◆ Task description ◆
From the entries below, pick out and copy each line that contains the string "Which". Matching is case-sensitive.

◆ Supplied data ◆
▶
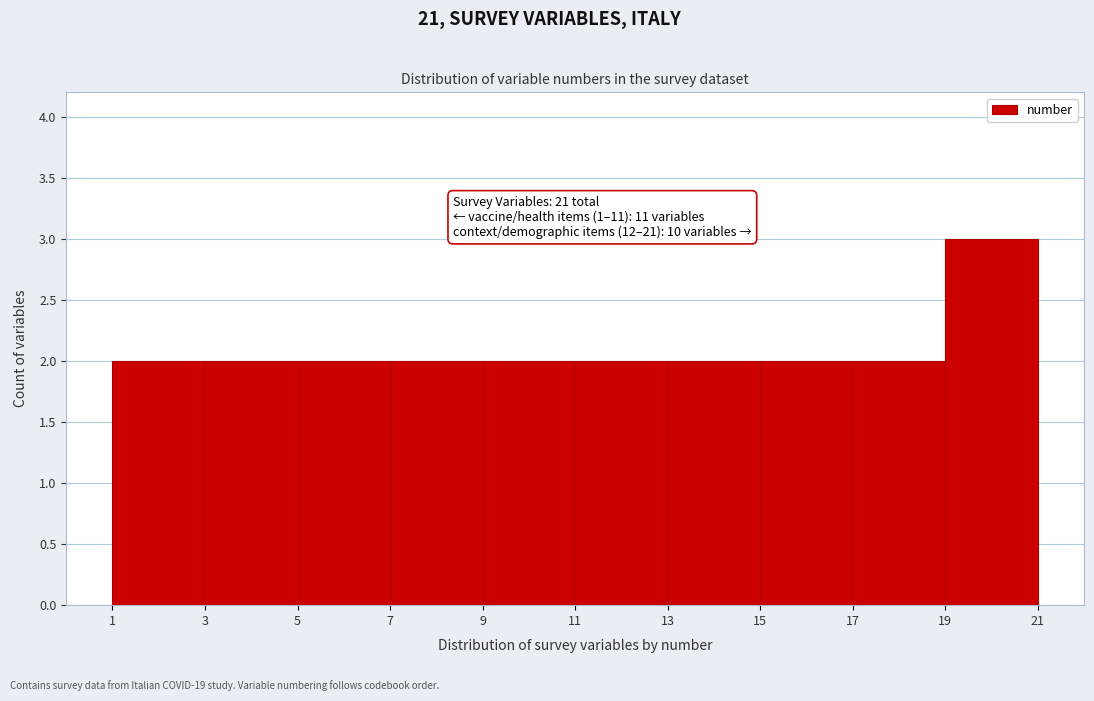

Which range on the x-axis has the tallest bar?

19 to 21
◀
▶
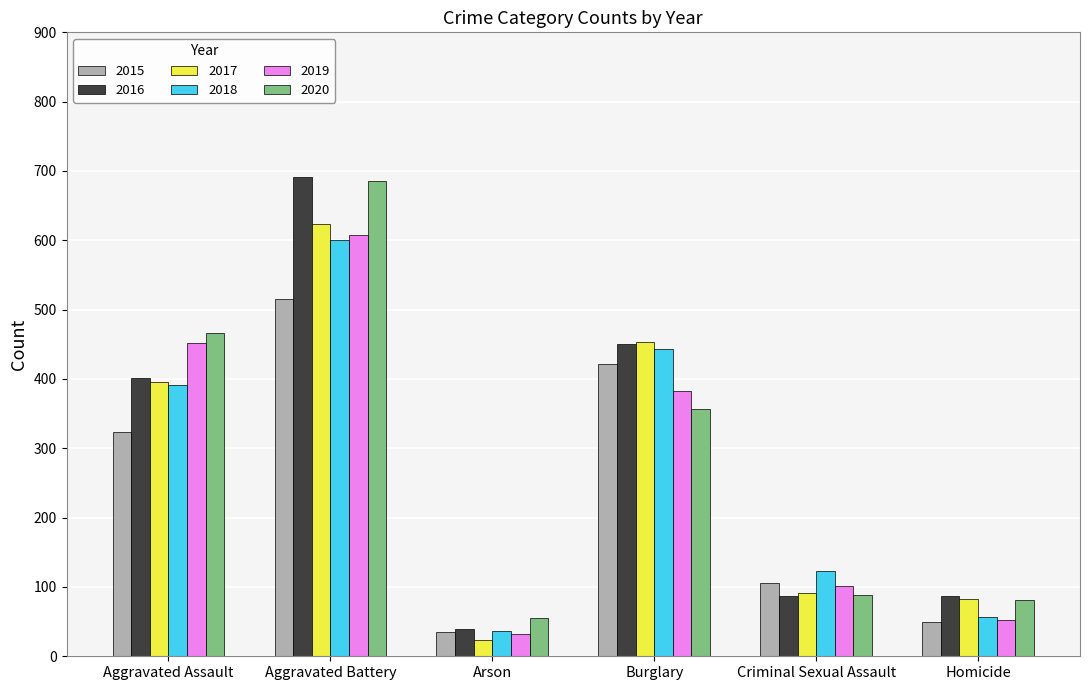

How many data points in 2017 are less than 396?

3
◀
▶
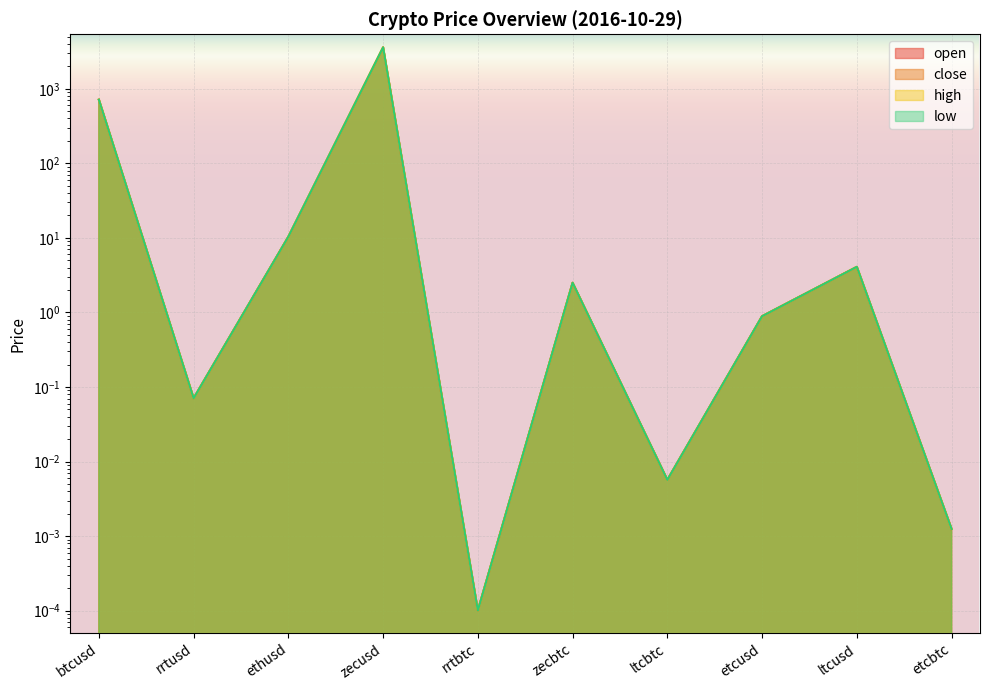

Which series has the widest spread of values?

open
◀
◆ Finished exercise ◆
Which range on the x-axis has the tallest bar?
Which series has the widest spread of values?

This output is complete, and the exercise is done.